Alkalinization-Induced K+ Current of the Mouse Megakaryocyte

Abstract

We have recently found that mouse megakaryocytes responded to extracellular alkalinization to pH >8.0, generating a K+ current under voltage-clamped conditions with the whole cell recording mode of the patch-clamp technique. The purpose of this study was to physiologically and pharmacologically characterize the alkaline-dependent K+ conductance of the megakaryocyte membrane. The alkalinization-induced K+ current (IALK) did not seem to be Ca2+-dependent since IALK was allowed to be generated under intracellularly Ca2+-buffered conditions with 10 mM EGTA, which completely prevented the generation of caffeine-induced Ca2+-activated currents of mouse megakaryocytes; and no [Ca2+]i elevation was evoked by the alkalinization protocol in contrast to a significant increase in [Ca2+]i in response to caffeine when [Ca2+]i was measured with a fura 2 ratiometry. IALK was strongly suppressed with tetraethylammonium (TEA), 4-aminopyridine (4-AP) and streptomycin (SM), but was completely resistant to quinidine (QND). The values of IC50 for the suppression of IALK with TEA, 4-AP and SM were 5.6, 0.47 and 1.5 mM, respectively.
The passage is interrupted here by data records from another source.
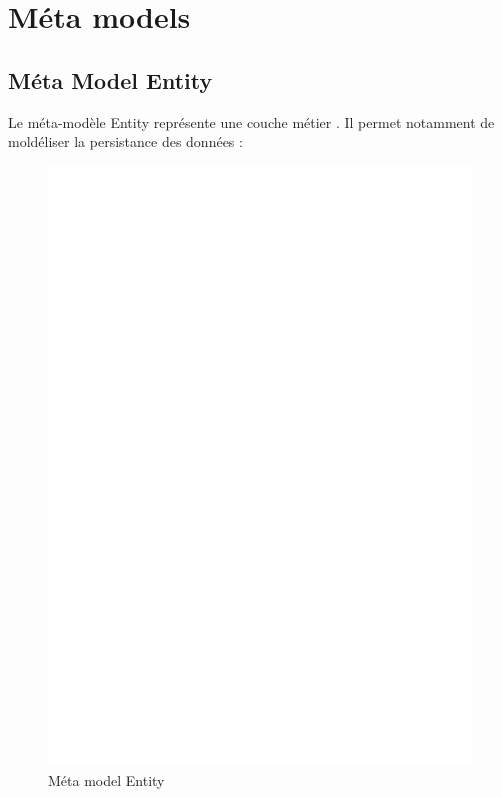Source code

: \section{Méta models}\label{sec:met}

\subsection{Méta Model Entity}\label{sub:ent}
Le méta-modèle Entity représente une couche \og métier \fg{}. Il permet notamment de moldéliser la persistance des données :  

\begin{figure}[htb]
  \centering
  \includegraphics[scale=.3]{img/Entity.eps}
  \caption{Méta model Entity}
  \label{fig:ent}
\end{figure}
Voltage-gated K+ currents (IK) of the same megakaryocyte preparation were weakly suppressed with TEA and 4-AP, while they were significantly suppressed with either SM or QND. These results suggest that mouse megakaryocytes possess K+ conductance that was activated by extracellular alkalinization and that probably differs from conventional K+ conductance in its pharmacological properties.